▶ _Exercise prompt_
When you reach the line with "Betreiber der Lidl-Webseiten und Lidl-Apps" in the records below, begin transcribing exactly and continue up to and including the line with "från Russindesign?", leaving out every picture.

▶ _Dataset excerpts_
-- Opening Marker --

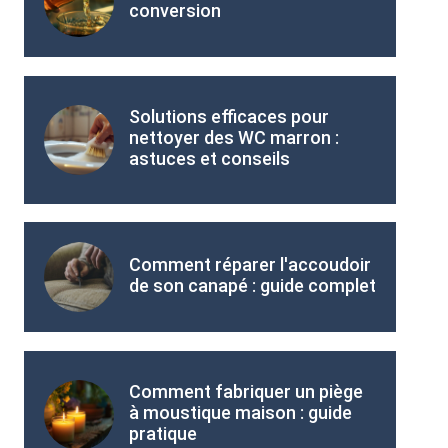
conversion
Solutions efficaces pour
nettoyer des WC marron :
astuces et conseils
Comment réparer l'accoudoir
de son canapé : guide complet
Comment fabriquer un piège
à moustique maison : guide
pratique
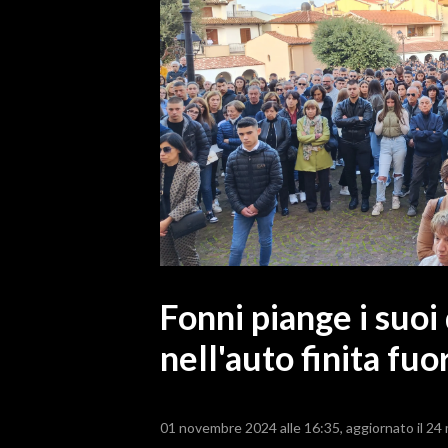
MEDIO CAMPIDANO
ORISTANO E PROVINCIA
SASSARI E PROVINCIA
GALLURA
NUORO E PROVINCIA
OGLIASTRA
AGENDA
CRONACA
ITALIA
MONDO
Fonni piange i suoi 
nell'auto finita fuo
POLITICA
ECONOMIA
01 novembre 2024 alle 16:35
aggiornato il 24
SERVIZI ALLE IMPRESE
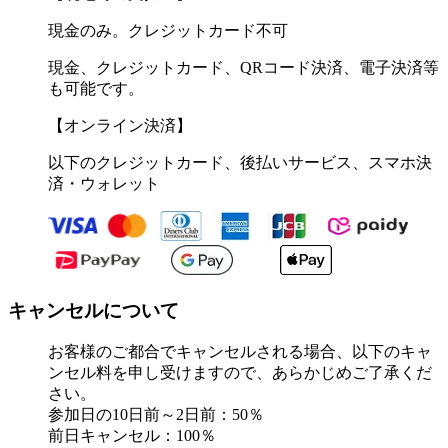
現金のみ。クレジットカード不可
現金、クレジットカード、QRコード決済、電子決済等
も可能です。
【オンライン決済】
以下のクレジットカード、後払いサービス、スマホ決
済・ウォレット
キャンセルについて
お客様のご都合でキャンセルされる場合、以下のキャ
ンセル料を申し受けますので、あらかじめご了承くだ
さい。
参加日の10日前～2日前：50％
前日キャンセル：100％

-- Closing Marker --
-- Opening Marker --

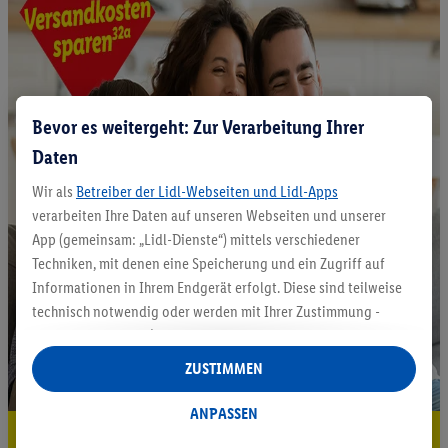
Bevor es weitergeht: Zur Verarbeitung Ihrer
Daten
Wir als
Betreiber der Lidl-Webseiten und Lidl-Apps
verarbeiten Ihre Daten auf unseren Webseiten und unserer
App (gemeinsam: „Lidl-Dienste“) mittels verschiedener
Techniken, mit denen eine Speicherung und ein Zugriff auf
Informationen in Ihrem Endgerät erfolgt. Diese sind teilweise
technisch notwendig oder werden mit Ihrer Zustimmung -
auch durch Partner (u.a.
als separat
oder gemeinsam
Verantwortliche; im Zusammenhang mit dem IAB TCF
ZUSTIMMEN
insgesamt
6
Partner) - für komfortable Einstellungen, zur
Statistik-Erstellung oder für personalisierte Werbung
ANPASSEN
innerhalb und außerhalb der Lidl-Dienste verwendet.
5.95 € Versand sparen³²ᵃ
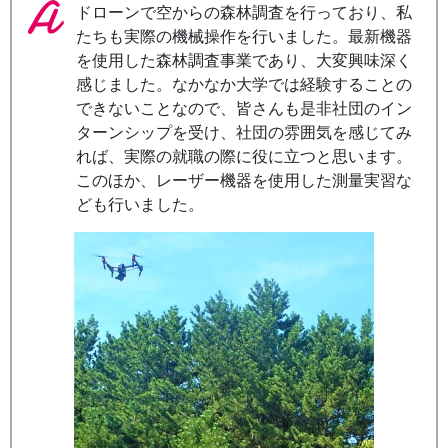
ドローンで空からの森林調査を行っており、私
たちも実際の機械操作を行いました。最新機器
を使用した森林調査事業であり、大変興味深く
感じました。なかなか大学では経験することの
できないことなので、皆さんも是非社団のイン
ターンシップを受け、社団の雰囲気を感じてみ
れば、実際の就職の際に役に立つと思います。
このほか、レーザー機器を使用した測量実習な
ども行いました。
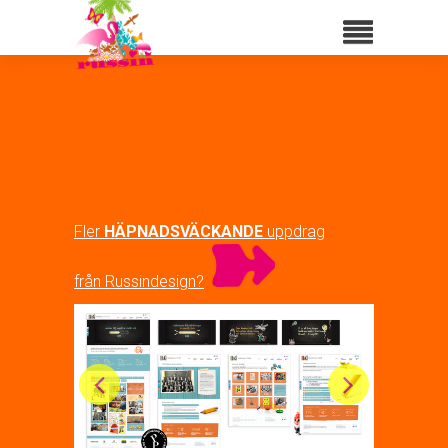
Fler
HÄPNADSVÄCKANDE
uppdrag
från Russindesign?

-- Closing Marker --
-- Opening Marker --

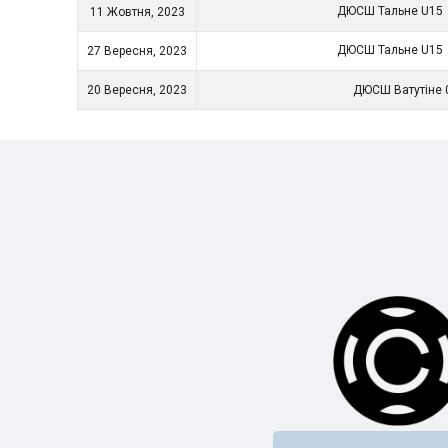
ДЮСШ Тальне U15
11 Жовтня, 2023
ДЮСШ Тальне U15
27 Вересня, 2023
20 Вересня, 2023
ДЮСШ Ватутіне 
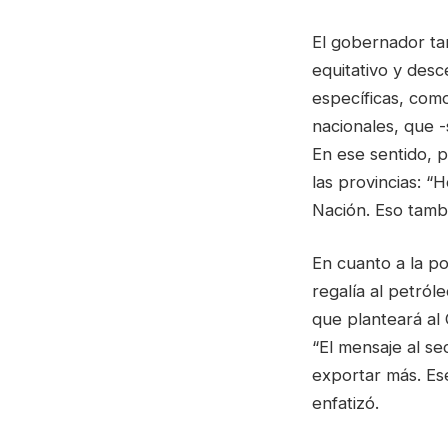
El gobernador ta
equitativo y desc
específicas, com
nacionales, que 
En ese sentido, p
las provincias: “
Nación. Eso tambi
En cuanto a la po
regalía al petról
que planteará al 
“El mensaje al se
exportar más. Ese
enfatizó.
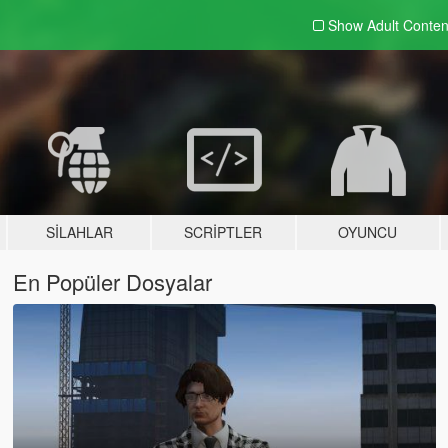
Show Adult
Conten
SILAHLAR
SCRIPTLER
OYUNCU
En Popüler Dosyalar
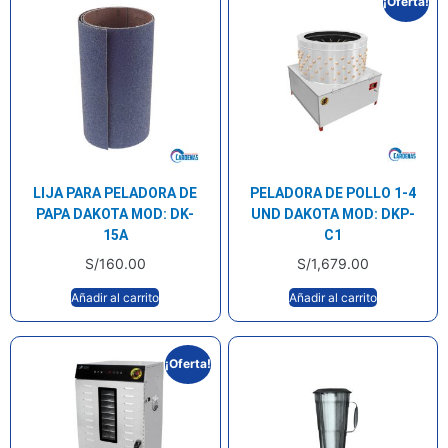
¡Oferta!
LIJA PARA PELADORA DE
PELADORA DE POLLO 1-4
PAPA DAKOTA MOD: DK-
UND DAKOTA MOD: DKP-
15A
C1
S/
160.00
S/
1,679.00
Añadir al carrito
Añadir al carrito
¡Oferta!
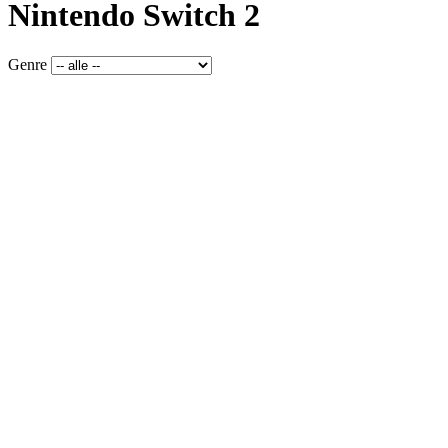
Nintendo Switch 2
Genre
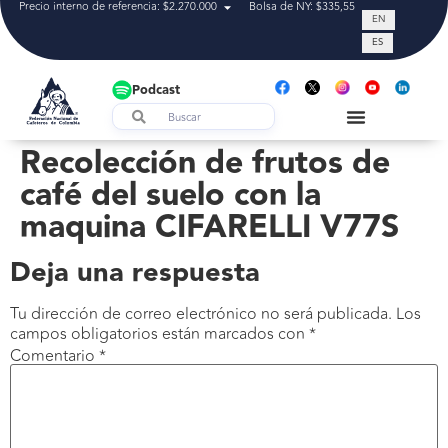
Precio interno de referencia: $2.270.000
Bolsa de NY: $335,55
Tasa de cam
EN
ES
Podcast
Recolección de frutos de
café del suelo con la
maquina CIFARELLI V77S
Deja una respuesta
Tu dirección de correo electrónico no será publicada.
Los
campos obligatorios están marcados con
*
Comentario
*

-- Closing Marker --

▶ _Answer space_
Betreiber der Lidl-Webseiten und Lidl-Apps
verarbeiten Ihre Daten auf unseren Webseiten und unserer
App (gemeinsam: „Lidl-Dienste“) mittels verschiedener
Techniken, mit denen eine Speicherung und ein Zugriff auf
Informationen in Ihrem Endgerät erfolgt. Diese sind teilweise
technisch notwendig oder werden mit Ihrer Zustimmung -
auch durch Partner (u.a.
als separat
oder gemeinsam
Verantwortliche; im Zusammenhang mit dem IAB TCF
ZUSTIMMEN
insgesamt
6
Partner) - für komfortable Einstellungen, zur
Statistik-Erstellung oder für personalisierte Werbung
ANPASSEN
innerhalb und außerhalb der Lidl-Dienste verwendet.
5.95 € Versand sparen³²ᵃ
ドローンで空からの森林調査を行っており、私
たちも実際の機械操作を行いました。最新機器
を使用した森林調査事業であり、大変興味深く
感じました。なかなか大学では経験することの
できないことなので、皆さんも是非社団のイン
ターンシップを受け、社団の雰囲気を感じてみ
れば、実際の就職の際に役に立つと思います。
このほか、レーザー機器を使用した測量実習な
ども行いました。
Fler
HÄPNADSVÄCKANDE
uppdrag
från Russindesign?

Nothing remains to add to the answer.